● **抜粋テキスト**
####
2011-06-19 11:07:52 | 定年後の思い
私は定年退職後、私は念願の年金生活を始めて、
日常は買物、散策などの時、季節のうつろいを享受し、
その時に思ったこと、思索したことなどを心の発露として、
このブログのサイトに綴り投稿するのが、生きがいのひとつとなっている。

日常の大半は随筆、ノンフィクション、現代史、総合月刊雑誌などの読書、
ときおり20世紀の私の愛してやまい映画を自宅で鑑賞したり、
そして音楽も聴いたりしているので、一日が終るのが早い、と溜息をついたりすることが多い。

そして、ときたま小庭を手入れをしたり、
家内との共通趣味の国内旅行をして、その地の風土、文化などを学んだりしている。


このような生活をしているが、何故かしら、この2週間は落ち着きを失い、過ごしている。
####
● **データ一覧**
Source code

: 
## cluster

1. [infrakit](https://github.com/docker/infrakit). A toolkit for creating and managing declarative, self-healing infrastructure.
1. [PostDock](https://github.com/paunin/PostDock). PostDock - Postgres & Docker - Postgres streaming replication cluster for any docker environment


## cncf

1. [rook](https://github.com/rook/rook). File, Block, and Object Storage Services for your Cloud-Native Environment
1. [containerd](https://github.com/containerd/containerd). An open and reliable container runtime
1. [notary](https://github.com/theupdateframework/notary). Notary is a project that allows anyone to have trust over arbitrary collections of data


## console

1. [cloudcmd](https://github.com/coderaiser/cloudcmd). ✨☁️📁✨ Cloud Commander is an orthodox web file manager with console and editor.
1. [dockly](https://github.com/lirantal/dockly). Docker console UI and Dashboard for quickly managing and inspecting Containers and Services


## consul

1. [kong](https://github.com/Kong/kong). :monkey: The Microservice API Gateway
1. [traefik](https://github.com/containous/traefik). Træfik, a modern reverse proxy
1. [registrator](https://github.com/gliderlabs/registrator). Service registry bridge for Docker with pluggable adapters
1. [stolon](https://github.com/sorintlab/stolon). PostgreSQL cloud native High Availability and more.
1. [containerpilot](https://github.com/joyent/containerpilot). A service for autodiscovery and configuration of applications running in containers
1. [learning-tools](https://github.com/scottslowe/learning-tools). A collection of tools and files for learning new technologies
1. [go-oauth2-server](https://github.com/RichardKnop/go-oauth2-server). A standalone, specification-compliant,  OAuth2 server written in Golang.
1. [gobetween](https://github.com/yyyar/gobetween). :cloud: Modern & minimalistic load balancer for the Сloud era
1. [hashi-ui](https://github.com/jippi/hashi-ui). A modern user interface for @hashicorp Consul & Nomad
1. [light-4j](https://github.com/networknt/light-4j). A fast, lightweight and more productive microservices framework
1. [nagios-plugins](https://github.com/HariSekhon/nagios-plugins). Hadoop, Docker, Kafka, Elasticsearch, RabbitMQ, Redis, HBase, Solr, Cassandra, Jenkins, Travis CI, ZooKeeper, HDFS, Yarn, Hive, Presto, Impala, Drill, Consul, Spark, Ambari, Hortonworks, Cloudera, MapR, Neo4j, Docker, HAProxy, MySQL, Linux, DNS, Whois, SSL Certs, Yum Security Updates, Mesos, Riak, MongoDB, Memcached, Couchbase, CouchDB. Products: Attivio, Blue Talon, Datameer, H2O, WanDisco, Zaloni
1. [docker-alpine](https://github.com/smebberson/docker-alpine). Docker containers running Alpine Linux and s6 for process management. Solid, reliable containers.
####
● **練習問題**
1 – 抜粋テキストの「2011-06-19 11:07:52 | 定年後の思い」から「家内との共通趣味の国内旅行をして、その地の風土、文化などを学んだりしている。」までの部分を書き出し、その際「家内」を「妻」に置き換えよ。
2 – 抜粋テキストのうち「日常の大半は随筆」で始まる段落を、主な事実を残して箇条書きにまとめよ。

● **解答**
1 –
2011-06-19 11:07:52 | 定年後の思い
私は定年退職後、私は念願の年金生活を始めて、
日常は買物、散策などの時、季節のうつろいを享受し、
その時に思ったこと、思索したことなどを心の発露として、
このブログのサイトに綴り投稿するのが、生きがいのひとつとなっている。

日常の大半は随筆、ノンフィクション、現代史、総合月刊雑誌などの読書、
ときおり20世紀の私の愛してやまい映画を自宅で鑑賞したり、
そして音楽も聴いたりしているので、一日が終るのが早い、と溜息をついたりすることが多い。

そして、ときたま小庭を手入れをしたり、
妻との共通趣味の国内旅行をして、その地の風土、文化などを学んだりしている。

2 –
- 日常の大半は読書（随筆、ノンフィクション、現代史、総合月刊雑誌など）
- ときおり20世紀の好きな映画を自宅で鑑賞する
- 音楽も聴く
- そのため一日が終わるのが早いと溜息をつくことが多い